Intense lobbying for gender bill

Mercy Mwai and Bernard Gitau @wangumarci

The debate on the two-thirds gender rule for the third time  kicked off in the National  Assembly amid uncertainty over its passage.

Those for it, led by Leader of Majority Aden Duale, lobbied support  for the Constitution of Kenya Amendment Bill 2018 while opponents dismissed it as opening a floodgate  for “slay queens”.

In a heated debate over the bill that seeks  to give effect to the two-thirds gender principle through the creation of special seats, the MPs were alive to its constitutional consequences— likely dissolution of the House!

It hangs over their heads like the sword of Damocles, if it flops for the third time when it comes up for voting either tomorrow or next Tuesday.

House leadership, Duale and Leader of Minority John Mbadi cautioned that in the event the bill flops, any Kenyan could move to court and call for the dissolution of the House over its failure to heed the provisions of the Constitution.

The MPs, who support the bill, said its adoption would go a long way in curing gender discrimination as Parliament had violated the rights of women by refusing to enact legislation to enforce the constitutional principle, adding that the move would elevate Kenya to be at par with Rwanda, Tanzania, Uganda and Burundi.

Attempts by MPs Muturi Kigano (Kangema) and Didmus Barasa (Kimilili) to stop debate on the bill on grounds that it was unconstitutional flopped after Speaker Justin Muturi ruled them out of order.

Duale termed the day historic and urged MPs to allow Parliament to go down in history as having fulfilled the constitutional provisions by passing the bill into law.

He said it was through nominations that women leaders including Samburu West MP Naisula Lesuuda, Uasin Gishu Senator Margaret Kamar and  her Isiolo counterpart Fatuma Dullo went to Parliament

“I know that each man sitting here has a special place for our mothers, sisters and daughters and I am sure when the right time comes members will pass this bill,” he said.

Mbadi said it had taken the country eight years since the Constitution was enacted in 2010 to pass the bill.

“Any discrimination of people whether men, women or youths must be corrected very fast. This Constitution is the most debated before it was passed,” he said.
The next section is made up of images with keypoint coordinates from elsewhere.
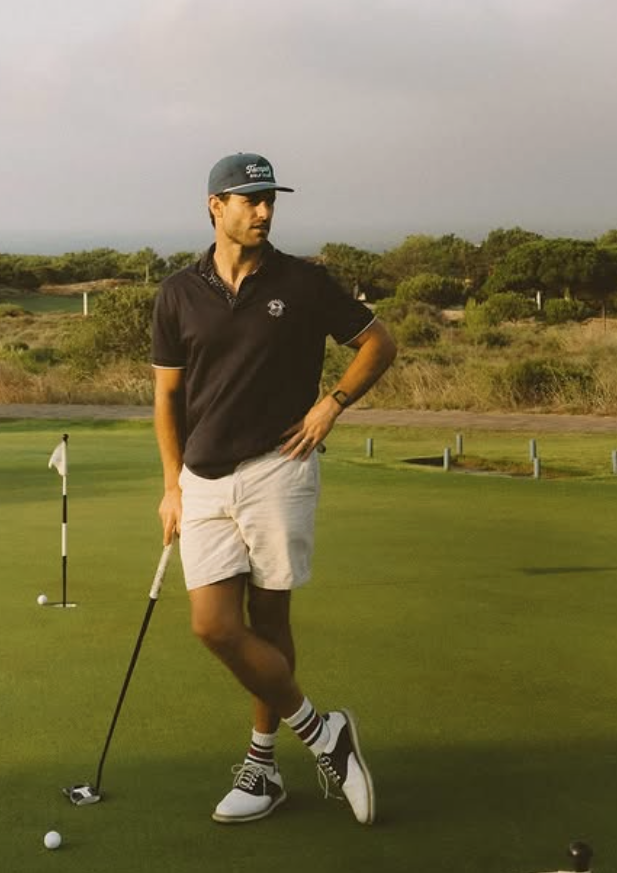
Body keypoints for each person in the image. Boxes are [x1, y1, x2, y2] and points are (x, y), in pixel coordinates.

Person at [151, 152, 397, 825]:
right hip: (202, 477)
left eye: (269, 201)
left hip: (277, 468)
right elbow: (166, 397)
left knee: (270, 621)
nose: (262, 211)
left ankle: (261, 770)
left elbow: (379, 341)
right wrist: (171, 485)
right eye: (248, 199)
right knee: (213, 624)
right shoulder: (177, 292)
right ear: (215, 206)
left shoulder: (304, 281)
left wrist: (332, 404)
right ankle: (324, 733)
Gilgil MP Martha Wangari asked Parliament to pass the bill, saying it would benefit more women. “I would not be here today if I was not nominated before, it is through nomination that I was given a platform to speak and showcase my qualities,” she said.

Kiminini MP Wamalwa said the 12th Parliament must go down in history as the House that actualised the principle of two-thirds gender rule.

Suba North MP Millie Odhiambo said it is through nominations that women get chances to fight it out with men.

Elsewhere, Public Service Cabinet secretary Margaret Kobia urged Parliament to support the bill, saying it aims at reducing the number of nominated women.

She commended President Uhuru Kenyatta, his Deputy William Ruto, opposition leaders Raila Odinga and Kalonzo Musyoka for supporting the bill.